- [Kutipan Pilihan]
################

DPR Berada di Titik Nadir

Dewan Perwakilan Rakyat (DPR) berada pada titik nadir akibat krisis kepercayaan rakyat dan menjadi yang terparah dalam sejarahnya. Perilaku buruk anggota parlemen–dan juga pejabat publik–yang sering menunjukkan arogansi kekuasaan telah memicu kemarahan publik hingga memantik demonstrasi besar-besaran yang mengguncang negeri. Transformasi kelembagaan DPR secara menyeluruh dan reformasi yang menyentuh akar budaya serta sistem kerja mutlak dibutuhkan.
Unjuk rasa besar-besaran sejak 25 Agustus hingga awal September 2025 bukan hanya karena kenaikan tunjangan DPR di tengah kesulitan ekonomi masyarakat, sulitnya mencari kerja, daya beli anjlok, hingga gelombang pemutusan hubungan kerja (PHK) massal di berbagai sektor industri.

################

- [Tugas Wajib]
#1 Apakah tiap pernyataan ini sesuai dengan tulisan tentang DPR? Jawab ya atau tidak, lalu kutip persis kata-kata dari tulisan itu yang menjadi penentunya.
(a) Unjuk rasa besar-besaran terjadi sejak 25 Agustus hingga awal September 2025.
(b) Krisis kepercayaan rakyat terhadap DPR kali ini lebih ringan daripada masa-masa sebelumnya.
(c) Reformasi DPR dianggap tidak terlalu perlu.
#2 Tulis ulang persis bagian tulisan tentang DPR dari "Unjuk rasa besar-besaran" sampai "berbagai sektor industri.".
#3 Lanjutkan tulisan tentang DPR mulai setelah kalimat terakhirnya.
Entri berikut adalah bahan yang terpisah dari tulisan tentang DPR.

Teks hasil ekstraksi per halaman
################

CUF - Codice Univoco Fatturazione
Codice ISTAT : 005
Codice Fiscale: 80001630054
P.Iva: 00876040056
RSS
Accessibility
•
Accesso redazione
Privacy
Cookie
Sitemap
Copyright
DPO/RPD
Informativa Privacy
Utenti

################

- [Jawaban di Bawah]
#1
(a) Ya: "Unjuk rasa besar-besaran sejak 25 Agustus hingga awal September 2025"
(b) Tidak: "menjadi yang terparah dalam sejarahnya"
(c) Tidak: "reformasi yang menyentuh akar budaya serta sistem kerja mutlak dibutuhkan"

#2
Unjuk rasa besar-besaran sejak 25 Agustus hingga awal September 2025 bukan hanya karena kenaikan tunjangan DPR di tengah kesulitan ekonomi masyarakat, sulitnya mencari kerja, daya beli anjlok, hingga gelombang pemutusan hubungan kerja (PHK) massal di berbagai sektor industri.

#3
Kepercayaan masyarakat tergerus dengan sikap para elite yang suka menampilkan arogansi, pernyataan sembrono, penggunaan kewenangan, jabatan, serta fasilitas publik untuk kepentingan pribadi, keluarga maupun kelompoknya, pengambilan kebijakan yang melawan hati nurani rakyat, hingga perilaku koruptif penyelenggara negara yang mengakar pada setiap institusi.
DPR tentu paling disorot karena lembaga yang seharusnya menjadi representasi rakyat, melayani dan penyalur aspirasi, justru telah berubah menjadi simbol ketidakadilan, panggung para elite politik mempertontonkan arogansi kekuasaan, kemewahan, tindakan koruptif, dan berbagai kontroversi.
Masyarakat menggantungkan harapan besar pada DPR yang dibayar lebih Rp 100 juta per bulan serta berbagai fasilitas mewah dari uang rakyat untuk menunjang kerjanya. DPR memiliki kewenangan besar dalam bidang legislasi, anggaran, pengawasan, hingga rekrutmen pejabat publik.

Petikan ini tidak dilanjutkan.